→ Aim of the exercise: Give the data again, word for word.

→ Data records:
-- Opening Marker --
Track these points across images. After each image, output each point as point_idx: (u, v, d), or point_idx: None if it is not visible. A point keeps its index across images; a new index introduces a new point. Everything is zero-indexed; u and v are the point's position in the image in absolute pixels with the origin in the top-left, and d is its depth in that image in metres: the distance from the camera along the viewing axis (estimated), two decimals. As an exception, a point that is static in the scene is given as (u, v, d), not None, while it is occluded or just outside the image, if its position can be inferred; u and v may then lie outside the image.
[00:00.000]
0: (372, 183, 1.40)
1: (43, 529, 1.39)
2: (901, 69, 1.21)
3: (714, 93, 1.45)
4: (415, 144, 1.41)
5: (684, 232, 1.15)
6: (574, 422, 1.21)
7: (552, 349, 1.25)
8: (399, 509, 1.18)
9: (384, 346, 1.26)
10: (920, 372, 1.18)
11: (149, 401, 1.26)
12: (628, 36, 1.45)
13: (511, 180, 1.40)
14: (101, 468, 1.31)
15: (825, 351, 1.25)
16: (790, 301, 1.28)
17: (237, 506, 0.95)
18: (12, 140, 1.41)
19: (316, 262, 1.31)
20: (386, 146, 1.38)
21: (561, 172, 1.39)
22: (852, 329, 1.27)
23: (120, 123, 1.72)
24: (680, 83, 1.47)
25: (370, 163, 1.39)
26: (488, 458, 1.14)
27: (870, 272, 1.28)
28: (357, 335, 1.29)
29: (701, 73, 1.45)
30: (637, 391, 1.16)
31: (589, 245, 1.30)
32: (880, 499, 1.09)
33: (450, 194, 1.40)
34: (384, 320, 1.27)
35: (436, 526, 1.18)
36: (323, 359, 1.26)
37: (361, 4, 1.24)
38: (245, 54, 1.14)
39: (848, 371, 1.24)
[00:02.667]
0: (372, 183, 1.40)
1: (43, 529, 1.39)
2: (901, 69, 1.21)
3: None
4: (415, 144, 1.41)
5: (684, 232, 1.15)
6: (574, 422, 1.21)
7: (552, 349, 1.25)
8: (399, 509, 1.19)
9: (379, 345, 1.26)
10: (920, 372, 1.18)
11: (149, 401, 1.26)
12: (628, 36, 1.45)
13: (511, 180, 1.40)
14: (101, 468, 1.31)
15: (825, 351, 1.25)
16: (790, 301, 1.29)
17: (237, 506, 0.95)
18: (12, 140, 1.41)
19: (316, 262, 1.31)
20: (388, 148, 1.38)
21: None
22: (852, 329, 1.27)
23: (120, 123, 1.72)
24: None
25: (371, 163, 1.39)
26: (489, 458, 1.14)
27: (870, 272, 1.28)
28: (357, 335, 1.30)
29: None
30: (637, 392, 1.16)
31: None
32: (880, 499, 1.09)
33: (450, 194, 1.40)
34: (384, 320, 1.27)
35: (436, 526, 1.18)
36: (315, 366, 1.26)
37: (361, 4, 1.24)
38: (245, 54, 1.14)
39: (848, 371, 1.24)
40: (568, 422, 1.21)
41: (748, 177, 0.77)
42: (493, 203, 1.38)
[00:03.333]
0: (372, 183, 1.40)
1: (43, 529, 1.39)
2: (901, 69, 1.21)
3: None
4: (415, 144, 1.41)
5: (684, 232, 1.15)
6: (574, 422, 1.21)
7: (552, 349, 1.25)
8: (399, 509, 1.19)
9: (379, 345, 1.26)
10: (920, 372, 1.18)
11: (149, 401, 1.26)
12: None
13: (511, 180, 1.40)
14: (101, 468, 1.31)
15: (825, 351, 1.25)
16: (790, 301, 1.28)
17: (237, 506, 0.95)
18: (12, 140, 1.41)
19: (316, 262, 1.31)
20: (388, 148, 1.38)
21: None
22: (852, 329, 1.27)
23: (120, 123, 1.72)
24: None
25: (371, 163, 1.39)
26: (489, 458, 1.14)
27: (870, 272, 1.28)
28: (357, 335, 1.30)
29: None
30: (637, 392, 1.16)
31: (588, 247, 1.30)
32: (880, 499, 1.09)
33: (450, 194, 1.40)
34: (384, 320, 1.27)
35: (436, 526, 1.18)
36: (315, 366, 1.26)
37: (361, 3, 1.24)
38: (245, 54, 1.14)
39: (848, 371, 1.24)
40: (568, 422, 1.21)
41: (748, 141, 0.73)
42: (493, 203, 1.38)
-- Closing Marker --
→ Answer:
Track these points across images. After each image, output each point as point_idx: (u, v, d), or point_idx: None if it is not visible. A point keeps its index across images; a new index introduces a new point. Everything is zero-indexed; u and v are the point's position in the image in absolute pixels with the origin in the top-left, and d is its depth in that image in metres: the distance from the camera along the viewing axis (estimated), two decimals. As an exception, a point that is static in the scene is given as (u, v, d), not None, while it is occluded or just outside the image, if its position can be inferred; u and v may then lie outside the image.
[00:00.000]
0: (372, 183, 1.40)
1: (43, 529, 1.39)
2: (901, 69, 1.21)
3: (714, 93, 1.45)
4: (415, 144, 1.41)
5: (684, 232, 1.15)
6: (574, 422, 1.21)
7: (552, 349, 1.25)
8: (399, 509, 1.18)
9: (384, 346, 1.26)
10: (920, 372, 1.18)
11: (149, 401, 1.26)
12: (628, 36, 1.45)
13: (511, 180, 1.40)
14: (101, 468, 1.31)
15: (825, 351, 1.25)
16: (790, 301, 1.28)
17: (237, 506, 0.95)
18: (12, 140, 1.41)
19: (316, 262, 1.31)
20: (386, 146, 1.38)
21: (561, 172, 1.39)
22: (852, 329, 1.27)
23: (120, 123, 1.72)
24: (680, 83, 1.47)
25: (370, 163, 1.39)
26: (488, 458, 1.14)
27: (870, 272, 1.28)
28: (357, 335, 1.29)
29: (701, 73, 1.45)
30: (637, 391, 1.16)
31: (589, 245, 1.30)
32: (880, 499, 1.09)
33: (450, 194, 1.40)
34: (384, 320, 1.27)
35: (436, 526, 1.18)
36: (323, 359, 1.26)
37: (361, 4, 1.24)
38: (245, 54, 1.14)
39: (848, 371, 1.24)
[00:02.667]
0: (372, 183, 1.40)
1: (43, 529, 1.39)
2: (901, 69, 1.21)
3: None
4: (415, 144, 1.41)
5: (684, 232, 1.15)
6: (574, 422, 1.21)
7: (552, 349, 1.25)
8: (399, 509, 1.19)
9: (379, 345, 1.26)
10: (920, 372, 1.18)
11: (149, 401, 1.26)
12: (628, 36, 1.45)
13: (511, 180, 1.40)
14: (101, 468, 1.31)
15: (825, 351, 1.25)
16: (790, 301, 1.29)
17: (237, 506, 0.95)
18: (12, 140, 1.41)
19: (316, 262, 1.31)
20: (388, 148, 1.38)
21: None
22: (852, 329, 1.27)
23: (120, 123, 1.72)
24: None
25: (371, 163, 1.39)
26: (489, 458, 1.14)
27: (870, 272, 1.28)
28: (357, 335, 1.30)
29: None
30: (637, 392, 1.16)
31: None
32: (880, 499, 1.09)
33: (450, 194, 1.40)
34: (384, 320, 1.27)
35: (436, 526, 1.18)
36: (315, 366, 1.26)
37: (361, 4, 1.24)
38: (245, 54, 1.14)
39: (848, 371, 1.24)
40: (568, 422, 1.21)
41: (748, 177, 0.77)
42: (493, 203, 1.38)
[00:03.333]
0: (372, 183, 1.40)
1: (43, 529, 1.39)
2: (901, 69, 1.21)
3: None
4: (415, 144, 1.41)
5: (684, 232, 1.15)
6: (574, 422, 1.21)
7: (552, 349, 1.25)
8: (399, 509, 1.19)
9: (379, 345, 1.26)
10: (920, 372, 1.18)
11: (149, 401, 1.26)
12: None
13: (511, 180, 1.40)
14: (101, 468, 1.31)
15: (825, 351, 1.25)
16: (790, 301, 1.28)
17: (237, 506, 0.95)
18: (12, 140, 1.41)
19: (316, 262, 1.31)
20: (388, 148, 1.38)
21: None
22: (852, 329, 1.27)
23: (120, 123, 1.72)
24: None
25: (371, 163, 1.39)
26: (489, 458, 1.14)
27: (870, 272, 1.28)
28: (357, 335, 1.30)
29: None
30: (637, 392, 1.16)
31: (588, 247, 1.30)
32: (880, 499, 1.09)
33: (450, 194, 1.40)
34: (384, 320, 1.27)
35: (436, 526, 1.18)
36: (315, 366, 1.26)
37: (361, 3, 1.24)
38: (245, 54, 1.14)
39: (848, 371, 1.24)
40: (568, 422, 1.21)
41: (748, 141, 0.73)
42: (493, 203, 1.38)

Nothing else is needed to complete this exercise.